1985 pinball machine

Sorcerer is a 1985 pinball machine designed by Mark Ritchie and released by Williams Electronics.

==Description==
The artwork of Sorcerer is very colorful with orange and light yellow on a black cabinet. The backglass and playfield featuring the sorcerer and dragons. Several playfield plastics are extensions of the playfield art. The slingshot plastics represents a further part of the sorcerer's beard and the sorcerer's hand is depicted by the plastic over the targets. This design creates a 3D effect. The Sorcerer's eyes on the back plastic panel glow and flash along with the gameplay. The concept of these eyes was invented by Python Anghelo, and implemented by Pam Erickson. When the player earns an extra ball, a bell rings that sounds like an old fire alarm.

The game uses the same ramp assembly as Firepower II. The game uses numeric displays.

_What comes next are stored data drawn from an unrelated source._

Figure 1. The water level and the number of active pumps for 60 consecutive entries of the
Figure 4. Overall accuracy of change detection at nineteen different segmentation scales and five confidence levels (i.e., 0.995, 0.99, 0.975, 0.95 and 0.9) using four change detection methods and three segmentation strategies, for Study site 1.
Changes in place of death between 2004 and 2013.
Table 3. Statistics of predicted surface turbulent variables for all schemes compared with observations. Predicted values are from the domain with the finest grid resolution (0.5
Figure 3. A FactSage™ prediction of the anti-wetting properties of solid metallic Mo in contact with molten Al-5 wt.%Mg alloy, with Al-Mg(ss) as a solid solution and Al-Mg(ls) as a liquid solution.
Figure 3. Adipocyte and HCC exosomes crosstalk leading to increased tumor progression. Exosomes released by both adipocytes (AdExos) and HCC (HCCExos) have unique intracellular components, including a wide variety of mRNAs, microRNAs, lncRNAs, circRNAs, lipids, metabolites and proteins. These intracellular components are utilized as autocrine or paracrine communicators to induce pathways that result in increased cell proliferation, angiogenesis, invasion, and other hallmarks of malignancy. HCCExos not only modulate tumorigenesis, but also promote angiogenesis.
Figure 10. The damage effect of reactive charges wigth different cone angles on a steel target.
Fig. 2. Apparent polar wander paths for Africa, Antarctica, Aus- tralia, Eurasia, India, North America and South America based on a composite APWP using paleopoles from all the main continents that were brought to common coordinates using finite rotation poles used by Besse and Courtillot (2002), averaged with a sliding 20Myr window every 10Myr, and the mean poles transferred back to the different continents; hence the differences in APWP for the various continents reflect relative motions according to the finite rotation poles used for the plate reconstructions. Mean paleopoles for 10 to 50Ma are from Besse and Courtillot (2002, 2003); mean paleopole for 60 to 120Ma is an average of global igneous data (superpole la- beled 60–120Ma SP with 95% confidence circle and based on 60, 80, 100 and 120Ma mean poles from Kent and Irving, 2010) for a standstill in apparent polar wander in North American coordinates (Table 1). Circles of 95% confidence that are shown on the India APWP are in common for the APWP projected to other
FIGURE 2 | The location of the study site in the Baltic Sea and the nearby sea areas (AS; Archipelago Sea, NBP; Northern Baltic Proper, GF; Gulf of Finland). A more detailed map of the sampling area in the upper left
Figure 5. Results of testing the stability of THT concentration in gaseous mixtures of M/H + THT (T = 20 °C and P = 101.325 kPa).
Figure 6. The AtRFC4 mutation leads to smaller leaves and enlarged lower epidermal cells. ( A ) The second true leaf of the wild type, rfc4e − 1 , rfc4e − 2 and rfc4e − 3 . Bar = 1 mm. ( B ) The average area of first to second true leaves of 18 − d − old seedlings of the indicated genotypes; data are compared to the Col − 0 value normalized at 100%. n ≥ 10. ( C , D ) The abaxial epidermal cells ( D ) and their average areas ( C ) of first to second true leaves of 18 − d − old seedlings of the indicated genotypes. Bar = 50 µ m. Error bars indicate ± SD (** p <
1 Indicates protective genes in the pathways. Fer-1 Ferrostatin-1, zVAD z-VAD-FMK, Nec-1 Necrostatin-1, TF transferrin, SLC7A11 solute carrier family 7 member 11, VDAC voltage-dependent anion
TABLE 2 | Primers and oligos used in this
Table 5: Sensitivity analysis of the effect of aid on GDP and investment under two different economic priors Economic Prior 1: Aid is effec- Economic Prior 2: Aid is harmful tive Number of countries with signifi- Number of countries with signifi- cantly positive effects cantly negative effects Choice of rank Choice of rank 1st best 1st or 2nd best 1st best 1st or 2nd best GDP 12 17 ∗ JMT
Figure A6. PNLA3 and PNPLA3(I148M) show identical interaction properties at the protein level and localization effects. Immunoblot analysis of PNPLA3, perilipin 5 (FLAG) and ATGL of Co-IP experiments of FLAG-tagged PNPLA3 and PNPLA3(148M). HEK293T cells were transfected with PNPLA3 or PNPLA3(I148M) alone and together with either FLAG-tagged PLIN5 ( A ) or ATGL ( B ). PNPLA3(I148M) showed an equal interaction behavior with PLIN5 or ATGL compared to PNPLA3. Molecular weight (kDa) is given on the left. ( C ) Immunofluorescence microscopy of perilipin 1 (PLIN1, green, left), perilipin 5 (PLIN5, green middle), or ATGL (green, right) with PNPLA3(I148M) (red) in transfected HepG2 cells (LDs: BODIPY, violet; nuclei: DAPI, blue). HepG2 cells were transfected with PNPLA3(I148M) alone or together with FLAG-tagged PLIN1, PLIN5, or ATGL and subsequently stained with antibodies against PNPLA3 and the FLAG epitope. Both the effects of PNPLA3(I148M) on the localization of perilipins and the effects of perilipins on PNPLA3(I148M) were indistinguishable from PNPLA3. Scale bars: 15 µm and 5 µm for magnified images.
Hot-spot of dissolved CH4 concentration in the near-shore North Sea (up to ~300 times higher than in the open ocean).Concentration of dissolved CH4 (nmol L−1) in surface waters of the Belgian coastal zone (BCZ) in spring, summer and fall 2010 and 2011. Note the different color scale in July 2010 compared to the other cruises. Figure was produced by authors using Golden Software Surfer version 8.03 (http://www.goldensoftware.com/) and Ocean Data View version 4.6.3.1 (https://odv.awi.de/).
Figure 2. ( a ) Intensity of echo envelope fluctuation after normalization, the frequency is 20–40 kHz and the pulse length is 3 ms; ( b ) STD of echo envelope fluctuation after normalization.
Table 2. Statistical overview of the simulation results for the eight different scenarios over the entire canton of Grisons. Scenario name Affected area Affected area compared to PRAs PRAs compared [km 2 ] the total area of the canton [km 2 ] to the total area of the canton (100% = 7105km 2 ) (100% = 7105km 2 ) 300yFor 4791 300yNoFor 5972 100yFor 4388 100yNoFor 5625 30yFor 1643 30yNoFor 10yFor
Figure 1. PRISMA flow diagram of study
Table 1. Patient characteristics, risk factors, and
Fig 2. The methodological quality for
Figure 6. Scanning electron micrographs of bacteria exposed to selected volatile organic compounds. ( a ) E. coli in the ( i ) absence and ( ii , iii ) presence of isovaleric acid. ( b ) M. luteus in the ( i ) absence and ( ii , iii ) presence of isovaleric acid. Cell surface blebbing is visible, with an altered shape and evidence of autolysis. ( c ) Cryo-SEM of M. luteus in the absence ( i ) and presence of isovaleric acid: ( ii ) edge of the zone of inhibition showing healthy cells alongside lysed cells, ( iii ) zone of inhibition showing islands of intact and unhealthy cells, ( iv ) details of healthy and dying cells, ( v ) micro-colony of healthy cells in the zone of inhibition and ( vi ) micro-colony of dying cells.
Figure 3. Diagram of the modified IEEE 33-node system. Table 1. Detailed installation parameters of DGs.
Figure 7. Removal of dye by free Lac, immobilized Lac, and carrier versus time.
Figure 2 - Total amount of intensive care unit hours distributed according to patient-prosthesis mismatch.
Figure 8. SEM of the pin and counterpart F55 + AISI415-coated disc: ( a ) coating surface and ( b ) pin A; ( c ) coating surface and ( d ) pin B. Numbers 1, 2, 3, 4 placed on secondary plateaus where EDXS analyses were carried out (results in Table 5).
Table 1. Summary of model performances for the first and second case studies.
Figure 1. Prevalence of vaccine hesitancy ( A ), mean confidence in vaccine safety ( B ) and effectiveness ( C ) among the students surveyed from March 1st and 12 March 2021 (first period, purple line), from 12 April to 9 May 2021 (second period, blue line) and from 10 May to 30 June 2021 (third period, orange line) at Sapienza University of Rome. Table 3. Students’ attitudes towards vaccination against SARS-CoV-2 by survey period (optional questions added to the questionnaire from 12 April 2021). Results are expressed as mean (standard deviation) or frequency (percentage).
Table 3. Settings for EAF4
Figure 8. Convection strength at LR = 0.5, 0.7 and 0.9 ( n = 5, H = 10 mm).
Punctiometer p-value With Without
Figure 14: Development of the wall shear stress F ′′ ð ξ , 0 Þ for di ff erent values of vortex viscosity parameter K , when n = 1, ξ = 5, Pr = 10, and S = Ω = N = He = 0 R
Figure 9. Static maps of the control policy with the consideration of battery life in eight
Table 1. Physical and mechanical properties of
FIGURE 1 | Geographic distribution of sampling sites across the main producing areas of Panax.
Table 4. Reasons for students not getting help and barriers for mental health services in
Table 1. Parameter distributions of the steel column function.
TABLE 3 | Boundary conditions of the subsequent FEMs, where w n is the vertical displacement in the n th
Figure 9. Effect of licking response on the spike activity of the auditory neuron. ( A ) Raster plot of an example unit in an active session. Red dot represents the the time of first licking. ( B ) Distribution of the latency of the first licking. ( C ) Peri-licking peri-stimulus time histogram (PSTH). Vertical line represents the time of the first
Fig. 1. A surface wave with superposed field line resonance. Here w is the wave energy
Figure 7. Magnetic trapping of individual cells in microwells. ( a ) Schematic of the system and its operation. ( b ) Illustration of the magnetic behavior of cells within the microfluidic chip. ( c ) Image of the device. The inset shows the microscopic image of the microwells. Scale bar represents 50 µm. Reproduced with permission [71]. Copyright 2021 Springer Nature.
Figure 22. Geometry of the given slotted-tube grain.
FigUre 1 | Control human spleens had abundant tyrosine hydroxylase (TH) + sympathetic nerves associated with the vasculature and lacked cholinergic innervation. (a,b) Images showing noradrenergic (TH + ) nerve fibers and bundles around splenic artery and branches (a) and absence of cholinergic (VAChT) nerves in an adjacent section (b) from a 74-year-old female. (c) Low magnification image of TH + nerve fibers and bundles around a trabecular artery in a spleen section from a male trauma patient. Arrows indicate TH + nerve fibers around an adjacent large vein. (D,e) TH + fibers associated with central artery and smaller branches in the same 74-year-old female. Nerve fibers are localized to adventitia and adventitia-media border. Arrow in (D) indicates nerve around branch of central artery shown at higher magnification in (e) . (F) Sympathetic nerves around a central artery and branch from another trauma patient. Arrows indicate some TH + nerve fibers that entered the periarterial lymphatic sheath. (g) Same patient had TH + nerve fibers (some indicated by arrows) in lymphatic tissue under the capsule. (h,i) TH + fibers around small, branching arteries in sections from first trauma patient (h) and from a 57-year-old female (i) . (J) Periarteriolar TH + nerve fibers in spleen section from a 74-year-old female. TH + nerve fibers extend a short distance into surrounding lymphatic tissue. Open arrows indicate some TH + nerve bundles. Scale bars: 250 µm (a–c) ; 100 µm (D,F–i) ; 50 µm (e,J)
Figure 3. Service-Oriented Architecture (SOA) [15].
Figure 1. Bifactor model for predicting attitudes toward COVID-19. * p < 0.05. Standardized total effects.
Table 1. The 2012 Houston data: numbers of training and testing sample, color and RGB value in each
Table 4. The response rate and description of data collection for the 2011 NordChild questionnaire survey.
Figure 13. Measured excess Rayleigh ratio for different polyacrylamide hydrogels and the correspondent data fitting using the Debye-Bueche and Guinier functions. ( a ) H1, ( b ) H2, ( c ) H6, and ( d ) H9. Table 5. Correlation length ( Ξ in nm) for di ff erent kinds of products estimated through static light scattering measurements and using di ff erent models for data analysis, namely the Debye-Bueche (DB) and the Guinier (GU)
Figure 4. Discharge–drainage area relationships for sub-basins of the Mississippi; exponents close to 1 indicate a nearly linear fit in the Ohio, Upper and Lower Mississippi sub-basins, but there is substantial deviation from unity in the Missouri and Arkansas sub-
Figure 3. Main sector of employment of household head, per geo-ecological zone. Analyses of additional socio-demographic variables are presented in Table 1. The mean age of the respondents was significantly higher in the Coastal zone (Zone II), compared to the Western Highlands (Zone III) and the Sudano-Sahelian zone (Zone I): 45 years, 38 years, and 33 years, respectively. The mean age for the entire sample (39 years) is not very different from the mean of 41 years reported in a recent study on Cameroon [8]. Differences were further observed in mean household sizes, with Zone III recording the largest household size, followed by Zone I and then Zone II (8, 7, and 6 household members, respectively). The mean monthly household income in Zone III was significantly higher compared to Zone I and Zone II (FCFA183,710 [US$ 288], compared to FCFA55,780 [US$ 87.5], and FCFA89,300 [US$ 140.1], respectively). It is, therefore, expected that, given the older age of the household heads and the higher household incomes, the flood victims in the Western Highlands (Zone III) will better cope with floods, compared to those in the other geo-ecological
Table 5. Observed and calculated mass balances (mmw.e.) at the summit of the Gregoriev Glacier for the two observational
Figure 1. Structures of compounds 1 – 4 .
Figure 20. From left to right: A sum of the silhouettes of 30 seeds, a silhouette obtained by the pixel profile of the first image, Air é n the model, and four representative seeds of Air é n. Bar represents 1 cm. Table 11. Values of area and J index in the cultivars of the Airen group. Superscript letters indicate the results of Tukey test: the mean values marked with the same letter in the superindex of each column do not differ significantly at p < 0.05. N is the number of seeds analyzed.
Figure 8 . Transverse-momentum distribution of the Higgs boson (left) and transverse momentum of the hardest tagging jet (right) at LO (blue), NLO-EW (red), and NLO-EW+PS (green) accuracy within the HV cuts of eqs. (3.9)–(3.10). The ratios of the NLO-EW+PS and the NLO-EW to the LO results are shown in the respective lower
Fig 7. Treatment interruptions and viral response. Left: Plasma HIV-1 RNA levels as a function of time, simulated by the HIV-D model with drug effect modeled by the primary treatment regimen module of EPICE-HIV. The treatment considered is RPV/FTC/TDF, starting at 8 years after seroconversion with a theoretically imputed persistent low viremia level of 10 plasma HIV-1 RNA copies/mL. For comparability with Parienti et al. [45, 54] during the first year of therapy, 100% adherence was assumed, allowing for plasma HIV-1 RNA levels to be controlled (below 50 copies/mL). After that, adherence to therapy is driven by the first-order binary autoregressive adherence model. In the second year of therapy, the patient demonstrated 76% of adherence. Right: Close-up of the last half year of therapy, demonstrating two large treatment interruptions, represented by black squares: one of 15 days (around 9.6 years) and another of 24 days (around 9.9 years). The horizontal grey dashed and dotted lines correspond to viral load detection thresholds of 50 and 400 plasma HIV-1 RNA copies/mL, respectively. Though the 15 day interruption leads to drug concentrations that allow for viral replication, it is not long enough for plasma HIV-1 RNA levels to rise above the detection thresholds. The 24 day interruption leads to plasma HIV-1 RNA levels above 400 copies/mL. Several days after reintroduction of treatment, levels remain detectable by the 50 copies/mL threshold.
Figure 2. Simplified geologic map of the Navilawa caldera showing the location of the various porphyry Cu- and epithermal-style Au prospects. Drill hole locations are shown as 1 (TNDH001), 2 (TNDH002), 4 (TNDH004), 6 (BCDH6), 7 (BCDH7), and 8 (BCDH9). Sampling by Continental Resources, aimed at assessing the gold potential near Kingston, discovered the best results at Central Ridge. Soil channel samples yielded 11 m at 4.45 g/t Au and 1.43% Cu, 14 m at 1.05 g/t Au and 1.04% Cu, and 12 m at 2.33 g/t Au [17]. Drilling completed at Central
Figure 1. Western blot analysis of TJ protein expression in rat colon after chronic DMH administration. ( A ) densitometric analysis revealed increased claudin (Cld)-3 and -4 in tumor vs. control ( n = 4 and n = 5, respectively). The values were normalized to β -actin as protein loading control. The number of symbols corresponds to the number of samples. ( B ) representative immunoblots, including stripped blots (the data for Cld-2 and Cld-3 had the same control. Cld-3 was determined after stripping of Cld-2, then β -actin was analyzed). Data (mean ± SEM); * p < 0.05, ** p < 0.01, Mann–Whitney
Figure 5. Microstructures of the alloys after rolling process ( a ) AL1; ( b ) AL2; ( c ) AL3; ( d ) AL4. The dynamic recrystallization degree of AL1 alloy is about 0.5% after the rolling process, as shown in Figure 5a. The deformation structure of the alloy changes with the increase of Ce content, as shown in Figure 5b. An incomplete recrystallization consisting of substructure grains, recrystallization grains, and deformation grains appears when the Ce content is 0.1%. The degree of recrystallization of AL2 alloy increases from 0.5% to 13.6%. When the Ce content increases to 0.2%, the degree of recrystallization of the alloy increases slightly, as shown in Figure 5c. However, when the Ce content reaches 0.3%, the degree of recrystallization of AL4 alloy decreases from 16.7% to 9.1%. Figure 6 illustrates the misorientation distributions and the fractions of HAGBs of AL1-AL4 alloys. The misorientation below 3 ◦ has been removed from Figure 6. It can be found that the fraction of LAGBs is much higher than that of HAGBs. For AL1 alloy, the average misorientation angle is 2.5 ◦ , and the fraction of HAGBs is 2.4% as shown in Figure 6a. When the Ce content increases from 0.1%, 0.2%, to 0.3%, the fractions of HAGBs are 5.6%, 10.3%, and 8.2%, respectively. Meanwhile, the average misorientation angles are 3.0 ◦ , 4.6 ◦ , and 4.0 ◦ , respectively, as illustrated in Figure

The game was seen as "demonic and evil" by some in the southern United States, impacting on sales in that region.

==Gameplay==
Scoring is evenly split around the playfield, with ways to increase its values. The drop targets can be hit with the third flipper. Drop targets increase each inlane bonus value, and a third hit lights Extra Ball. The top rollovers advance the bonus multiplier. The playfield contains six standup targets that along with the 2 spinners can be hit to spell SORCERER. Once spelled, the spinners jump to 2500 points. A left ramp locks a first ball. A second ball up the ramp releases the first and second balls for 2-ball multiball. Subsequent ramp hits during multiball increase the playfield multiplier, from 2X to 3X to 5X.

==Digital versions==
Sorcerer was one of 12 tables released on the arcade game UltraPin.

Sorcerer released for the Wii, PlayStation 3, PlayStation Portable, and the Xbox 360 versions of Pinball Hall of Fame: The Williams Collection between 2008 and 2009. The table was added to Pinball Hall of Fames successor The Pinball Arcade on February 2, 2018, and removed from sale on June 30, 2018, due to the expiration of the developers Williams license.

== Legacy ==
Samples of sounds from this game are used on the hidden track on S.C.I.E.N.C.E., 1997 album by Incubus.